-- What you are asked to do --
Retype the data in its entirety, with no word changed.

[Saved entries]
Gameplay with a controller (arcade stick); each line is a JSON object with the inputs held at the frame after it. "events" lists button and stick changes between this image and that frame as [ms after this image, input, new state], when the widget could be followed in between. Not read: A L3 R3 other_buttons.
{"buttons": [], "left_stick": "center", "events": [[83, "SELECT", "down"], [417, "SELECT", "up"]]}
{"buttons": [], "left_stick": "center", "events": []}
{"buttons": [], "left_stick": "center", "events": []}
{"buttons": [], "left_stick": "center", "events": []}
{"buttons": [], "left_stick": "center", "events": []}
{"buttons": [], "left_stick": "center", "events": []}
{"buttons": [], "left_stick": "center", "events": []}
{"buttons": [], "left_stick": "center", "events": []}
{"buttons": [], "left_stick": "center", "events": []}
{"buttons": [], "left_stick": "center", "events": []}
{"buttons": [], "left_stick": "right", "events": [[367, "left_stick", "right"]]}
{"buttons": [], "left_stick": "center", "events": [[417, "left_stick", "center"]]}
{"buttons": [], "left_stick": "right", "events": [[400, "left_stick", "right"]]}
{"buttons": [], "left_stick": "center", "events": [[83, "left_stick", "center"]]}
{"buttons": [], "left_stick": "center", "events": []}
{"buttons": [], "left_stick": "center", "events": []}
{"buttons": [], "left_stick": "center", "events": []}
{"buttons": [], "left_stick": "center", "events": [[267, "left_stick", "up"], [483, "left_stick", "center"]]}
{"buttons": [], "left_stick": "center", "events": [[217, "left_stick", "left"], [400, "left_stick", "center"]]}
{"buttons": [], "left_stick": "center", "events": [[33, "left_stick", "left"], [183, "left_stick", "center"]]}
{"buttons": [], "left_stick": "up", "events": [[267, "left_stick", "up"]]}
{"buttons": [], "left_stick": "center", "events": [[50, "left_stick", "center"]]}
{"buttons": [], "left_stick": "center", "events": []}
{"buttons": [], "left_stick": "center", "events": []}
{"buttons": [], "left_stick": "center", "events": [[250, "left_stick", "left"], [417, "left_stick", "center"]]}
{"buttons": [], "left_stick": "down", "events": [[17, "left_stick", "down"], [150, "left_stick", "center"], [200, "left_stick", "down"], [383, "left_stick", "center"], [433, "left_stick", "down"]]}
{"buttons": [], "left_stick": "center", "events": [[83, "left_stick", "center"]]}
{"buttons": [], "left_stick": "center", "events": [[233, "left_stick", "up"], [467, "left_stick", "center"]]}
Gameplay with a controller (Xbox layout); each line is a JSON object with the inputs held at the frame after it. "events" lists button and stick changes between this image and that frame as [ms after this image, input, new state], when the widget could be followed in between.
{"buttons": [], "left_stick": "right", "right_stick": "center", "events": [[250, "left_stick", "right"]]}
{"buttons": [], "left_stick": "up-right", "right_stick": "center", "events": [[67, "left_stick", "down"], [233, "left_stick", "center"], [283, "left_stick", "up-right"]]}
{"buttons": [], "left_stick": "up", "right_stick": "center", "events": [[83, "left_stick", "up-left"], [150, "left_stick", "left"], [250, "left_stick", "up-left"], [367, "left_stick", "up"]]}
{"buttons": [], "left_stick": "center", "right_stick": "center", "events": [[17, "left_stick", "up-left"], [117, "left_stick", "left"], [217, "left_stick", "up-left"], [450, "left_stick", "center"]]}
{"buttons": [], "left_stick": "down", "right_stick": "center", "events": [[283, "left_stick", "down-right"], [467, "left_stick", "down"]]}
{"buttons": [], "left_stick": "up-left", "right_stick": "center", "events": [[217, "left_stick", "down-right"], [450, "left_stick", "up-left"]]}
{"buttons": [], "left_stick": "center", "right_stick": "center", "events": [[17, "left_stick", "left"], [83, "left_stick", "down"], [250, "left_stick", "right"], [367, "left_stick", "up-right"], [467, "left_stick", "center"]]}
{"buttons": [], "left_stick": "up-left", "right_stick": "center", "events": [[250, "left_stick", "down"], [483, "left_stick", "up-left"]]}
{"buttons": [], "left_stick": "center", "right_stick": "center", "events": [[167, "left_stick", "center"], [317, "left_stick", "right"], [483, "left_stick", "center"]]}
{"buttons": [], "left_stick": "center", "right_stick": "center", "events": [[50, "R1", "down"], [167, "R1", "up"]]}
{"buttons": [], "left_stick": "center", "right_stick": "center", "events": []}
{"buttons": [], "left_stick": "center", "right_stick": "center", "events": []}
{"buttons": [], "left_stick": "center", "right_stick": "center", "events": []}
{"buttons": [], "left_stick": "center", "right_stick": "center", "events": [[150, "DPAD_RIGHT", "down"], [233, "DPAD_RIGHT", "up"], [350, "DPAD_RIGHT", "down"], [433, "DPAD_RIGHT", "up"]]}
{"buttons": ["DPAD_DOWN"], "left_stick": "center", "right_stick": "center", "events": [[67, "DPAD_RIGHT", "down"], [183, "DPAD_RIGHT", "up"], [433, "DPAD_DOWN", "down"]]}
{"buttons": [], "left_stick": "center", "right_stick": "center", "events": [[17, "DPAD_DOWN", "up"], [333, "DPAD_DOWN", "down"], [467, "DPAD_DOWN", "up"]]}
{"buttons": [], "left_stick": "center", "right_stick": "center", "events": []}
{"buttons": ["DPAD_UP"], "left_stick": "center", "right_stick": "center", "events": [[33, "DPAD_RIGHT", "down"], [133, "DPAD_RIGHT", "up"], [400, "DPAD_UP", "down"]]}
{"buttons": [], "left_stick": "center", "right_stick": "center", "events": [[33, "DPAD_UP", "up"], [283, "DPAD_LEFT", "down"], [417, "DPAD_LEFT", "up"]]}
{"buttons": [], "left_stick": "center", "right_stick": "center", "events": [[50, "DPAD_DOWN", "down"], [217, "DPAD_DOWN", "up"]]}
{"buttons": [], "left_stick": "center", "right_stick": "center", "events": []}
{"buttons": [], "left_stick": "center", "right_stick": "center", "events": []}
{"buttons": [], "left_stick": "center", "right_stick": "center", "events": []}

-- Final answer --
Gameplay with a controller (arcade stick); each line is a JSON object with the inputs held at the frame after it. "events" lists button and stick changes between this image and that frame as [ms after this image, input, new state], when the widget could be followed in between. Not read: A L3 R3 other_buttons.
{"buttons": [], "left_stick": "center", "events": [[83, "SELECT", "down"], [417, "SELECT", "up"]]}
{"buttons": [], "left_stick": "center", "events": []}
{"buttons": [], "left_stick": "center", "events": []}
{"buttons": [], "left_stick": "center", "events": []}
{"buttons": [], "left_stick": "center", "events": []}
{"buttons": [], "left_stick": "center", "events": []}
{"buttons": [], "left_stick": "center", "events": []}
{"buttons": [], "left_stick": "center", "events": []}
{"buttons": [], "left_stick": "center", "events": []}
{"buttons": [], "left_stick": "center", "events": []}
{"buttons": [], "left_stick": "right", "events": [[367, "left_stick", "right"]]}
{"buttons": [], "left_stick": "center", "events": [[417, "left_stick", "center"]]}
{"buttons": [], "left_stick": "right", "events": [[400, "left_stick", "right"]]}
{"buttons": [], "left_stick": "center", "events": [[83, "left_stick", "center"]]}
{"buttons": [], "left_stick": "center", "events": []}
{"buttons": [], "left_stick": "center", "events": []}
{"buttons": [], "left_stick": "center", "events": []}
{"buttons": [], "left_stick": "center", "events": [[267, "left_stick", "up"], [483, "left_stick", "center"]]}
{"buttons": [], "left_stick": "center", "events": [[217, "left_stick", "left"], [400, "left_stick", "center"]]}
{"buttons": [], "left_stick": "center", "events": [[33, "left_stick", "left"], [183, "left_stick", "center"]]}
{"buttons": [], "left_stick": "up", "events": [[267, "left_stick", "up"]]}
{"buttons": [], "left_stick": "center", "events": [[50, "left_stick", "center"]]}
{"buttons": [], "left_stick": "center", "events": []}
{"buttons": [], "left_stick": "center", "events": []}
{"buttons": [], "left_stick": "center", "events": [[250, "left_stick", "left"], [417, "left_stick", "center"]]}
{"buttons": [], "left_stick": "down", "events": [[17, "left_stick", "down"], [150, "left_stick", "center"], [200, "left_stick", "down"], [383, "left_stick", "center"], [433, "left_stick", "down"]]}
{"buttons": [], "left_stick": "center", "events": [[83, "left_stick", "center"]]}
{"buttons": [], "left_stick": "center", "events": [[233, "left_stick", "up"], [467, "left_stick", "center"]]}
Gameplay with a controller (Xbox layout); each line is a JSON object with the inputs held at the frame after it. "events" lists button and stick changes between this image and that frame as [ms after this image, input, new state], when the widget could be followed in between.
{"buttons": [], "left_stick": "right", "right_stick": "center", "events": [[250, "left_stick", "right"]]}
{"buttons": [], "left_stick": "up-right", "right_stick": "center", "events": [[67, "left_stick", "down"], [233, "left_stick", "center"], [283, "left_stick", "up-right"]]}
{"buttons": [], "left_stick": "up", "right_stick": "center", "events": [[83, "left_stick", "up-left"], [150, "left_stick", "left"], [250, "left_stick", "up-left"], [367, "left_stick", "up"]]}
{"buttons": [], "left_stick": "center", "right_stick": "center", "events": [[17, "left_stick", "up-left"], [117, "left_stick", "left"], [217, "left_stick", "up-left"], [450, "left_stick", "center"]]}
{"buttons": [], "left_stick": "down", "right_stick": "center", "events": [[283, "left_stick", "down-right"], [467, "left_stick", "down"]]}
{"buttons": [], "left_stick": "up-left", "right_stick": "center", "events": [[217, "left_stick", "down-right"], [450, "left_stick", "up-left"]]}
{"buttons": [], "left_stick": "center", "right_stick": "center", "events": [[17, "left_stick", "left"], [83, "left_stick", "down"], [250, "left_stick", "right"], [367, "left_stick", "up-right"], [467, "left_stick", "center"]]}
{"buttons": [], "left_stick": "up-left", "right_stick": "center", "events": [[250, "left_stick", "down"], [483, "left_stick", "up-left"]]}
{"buttons": [], "left_stick": "center", "right_stick": "center", "events": [[167, "left_stick", "center"], [317, "left_stick", "right"], [483, "left_stick", "center"]]}
{"buttons": [], "left_stick": "center", "right_stick": "center", "events": [[50, "R1", "down"], [167, "R1", "up"]]}
{"buttons": [], "left_stick": "center", "right_stick": "center", "events": []}
{"buttons": [], "left_stick": "center", "right_stick": "center", "events": []}
{"buttons": [], "left_stick": "center", "right_stick": "center", "events": []}
{"buttons": [], "left_stick": "center", "right_stick": "center", "events": [[150, "DPAD_RIGHT", "down"], [233, "DPAD_RIGHT", "up"], [350, "DPAD_RIGHT", "down"], [433, "DPAD_RIGHT", "up"]]}
{"buttons": ["DPAD_DOWN"], "left_stick": "center", "right_stick": "center", "events": [[67, "DPAD_RIGHT", "down"], [183, "DPAD_RIGHT", "up"], [433, "DPAD_DOWN", "down"]]}
{"buttons": [], "left_stick": "center", "right_stick": "center", "events": [[17, "DPAD_DOWN", "up"], [333, "DPAD_DOWN", "down"], [467, "DPAD_DOWN", "up"]]}
{"buttons": [], "left_stick": "center", "right_stick": "center", "events": []}
{"buttons": ["DPAD_UP"], "left_stick": "center", "right_stick": "center", "events": [[33, "DPAD_RIGHT", "down"], [133, "DPAD_RIGHT", "up"], [400, "DPAD_UP", "down"]]}
{"buttons": [], "left_stick": "center", "right_stick": "center", "events": [[33, "DPAD_UP", "up"], [283, "DPAD_LEFT", "down"], [417, "DPAD_LEFT", "up"]]}
{"buttons": [], "left_stick": "center", "right_stick": "center", "events": [[50, "DPAD_DOWN", "down"], [217, "DPAD_DOWN", "up"]]}
{"buttons": [], "left_stick": "center", "right_stick": "center", "events": []}
{"buttons": [], "left_stick": "center", "right_stick": "center", "events": []}
{"buttons": [], "left_stick": "center", "right_stick": "center", "events": []}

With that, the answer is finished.